Calcium Oxalate Kidney Stones – Causes
Kidney stone is a common problem faced by the male population worldwide. This is probably due to increased incidences of urinary obstruction occurring in them that tend to promote the development and growth of kidney stones. While kidney stones can be made up of various mineral elements that occur naturally in urine, calcium stones are the most encountered ones.
Whatever may be the type, almost all forms of kidney stones are easily created when undiluted urine is secreted. Normal urine produced will contain more of water molecules and minimal amounts of mineral waste materials. High concentrated urine, however, will consist more of mineral matters than water molecules, leaving many behind in an undissolved state. These undissolved mineral salts will slowly begin to crystallize and develop further into a renal calculus.
Of the two types, calcium oxalate and calcium phosphate stones, calcium oxalate stones are the most frequently formed ones. Our body requires only a certain amount of calcium which is mostly got from dietary sources. Those calcium compounds not absorbed by the body can combine with other mineral elements and get eliminated out via stools, or may spill into the urinary system. Once in the urinary system, with excess calcium and oxalate levels and less water content to dissolve them, they can combine together and form tiny stones in the kidneys. When the urine is acidic, meaning in an undiluted form, calcium salts separate easily from the solution and take the form of crystals.
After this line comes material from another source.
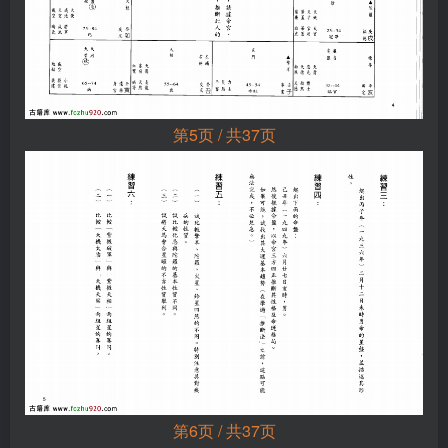
第5页 / 共37页
第6页 / 共37页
Certain disease conditions also contribute to this state of hypercalciuria that promote the formation of calcium oxalate kidney stones. a) Parathyroid is an endocrine gland that release hormones required for metabolizing calcium in our body. A defective parathyroid gland (read over active gland) will increase the release of these hormones, in turn causing an increase in urinary calcium levels. b) Any intestinal disorders that increase the absorption of calcium and urinary calcium levels will also contribute to kidney stone formations. c) A high-calcium diet will cause the intestines to absorb calcium in large amounts, again increasing calcium levels in urine. d) Also, increased sodium intake will increase urinary calcium levels. As the kidneys filter out sodium from the blood, calcium compounds are also removed which is excreted in urine.
Oxalates are produced by the liver as well as got from dietary sources. High intake of oxalate containing foods and less of dietary calcium will increase the presence of oxalates in urine. As stated earlier, oxalates present in the intestine usually combine with calcium and are expelled out along with a bowel movement. When there is insufficient calcium salts for oxalates to bind to, they are excreted into the urinary system, where they find calcium compounds and adhere to form kidney stones.
Genetic disorders that increase the formation of oxalates in the liver will also result in hyperoxaluria. The enzyme that brings about a chemical reaction within resulting in oxalate formation, functions imperfectly, and this is what causes the increase in oxalate release. Since only minimal amount of oxalates are required for certain body functions, the rest gets deposited in urine increasing the risk of calcium oxalate stone formation.